0x0F800000 - 0x0E000000 = 0x1800000
We know we need a malicious totalsize in the dtb header that is at least 0x1800000 to hit 0x0F800000. All that's required from the kernel image is that we have our valid zImage header and appended dtb. Since we need a valid dtb header at the address we want dtb to point to, we can replace the ramdisk with a malicious dtb header that includes our required memcpy size. This means though that we will need to have my payload at ramdisk_addr + 0x1800000. The default address Samsung uses for ramdisk is 0x02000000, which works fine for this scenario.

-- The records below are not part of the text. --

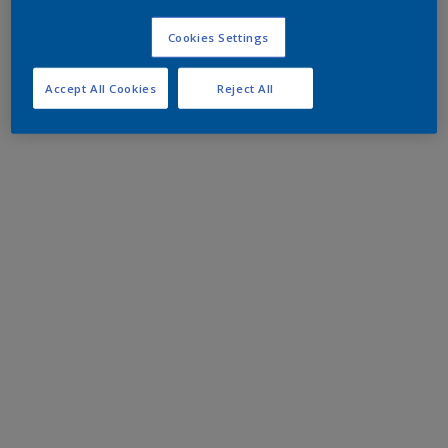
Cookies Settings
Accept All Cookies
Reject All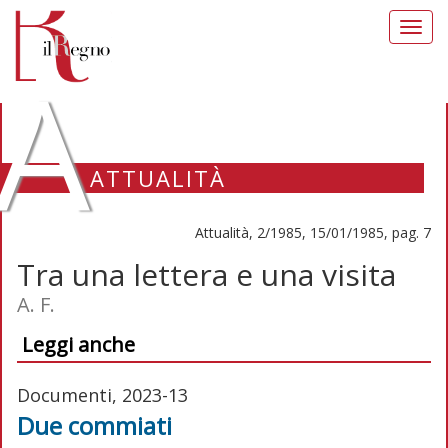
Toggl
navig
A
ATTUALITÀ
Attualità, 2/1985, 15/01/1985, pag. 7
Tra una lettera e una visita
A. F.
Leggi anche
Documenti, 2023-13
Due commiati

0x02000000 + 0x1800000 = 0x3800000
How will we get our payload to 0x3800000? Well, we still haven't decided where we will load the malicious kernel... we will need to account for the zImage header, since we don't want that overwriting LK memory, and instead we only want our payload being copied to 0x0F800000. The zImage header is 0x30 bytes, so we'll subtract that from where we'll load the kernel to account for it, and simply append our payload to the zImage header. We will want our zImage header length long enough to overflow
0x3800000 - 0x30 = 0x37FFFD0.
Now we need to overflow the dtb pointer to the ramdisk region where our malicious dtb header resides. This will be simple, we need 0x37FFFD0 to overflow to 0x02000000 (technically 0x102000000 if the highest bit wasn't knocked off)
0x102000000 - 0x37FFFD0 = 0xFE800030
Our zImage header length will be 0xFE800030.
Here's what our memcpy looks like now:
memcpy(tags_addr, dtb, dtb_size)
or for better visualization
memcpy(0x0E000000, 0x02000000, 0x1800000 + payload)Let's look at what we need in our boot image header again (I removed irrelevant headers):
struct boot_img_hdr
{
uint8_t magic[BOOT_MAGIC_SIZE];
uint32_t kernel_size = zImage_hdr + payload
uint32_t kernel_addr = 0x37FFFD0
uint32_t ramdisk_size = malicious_dtb_hdr (just long enough to pass checks, I just copied the first 0x110 bytes)
uint32_t ramdisk_addr = 0x02000000
uint32_t tags_addr = 0x0E000000
uint32_t unused = 0x0 to trigger dev_tree_appended
};Then we'd add our malicious zImage size to 0x2C into the zImage header, which will be 0xFE800030 as calculated later.
Finally, we'll add our malicious dtb totalsize of 0x1800000 + payload to the header with an offset of 0x4 into it. I created a fake boot image that's only 0x1800 bytes and simply appended a real boot image. From there, my shellcode will modify the partition table that LK loads into memory after reading the GPT, check if you are booting into recovery or boot, and add 0xC to the start sector of the respective partition. My shellcode overwrites the excetion vector table and hijacks the IRQ handler, and then executes boot_linux_from_mmc, which loads our boot image with the fixed partition table after restoring the original IRQ handler.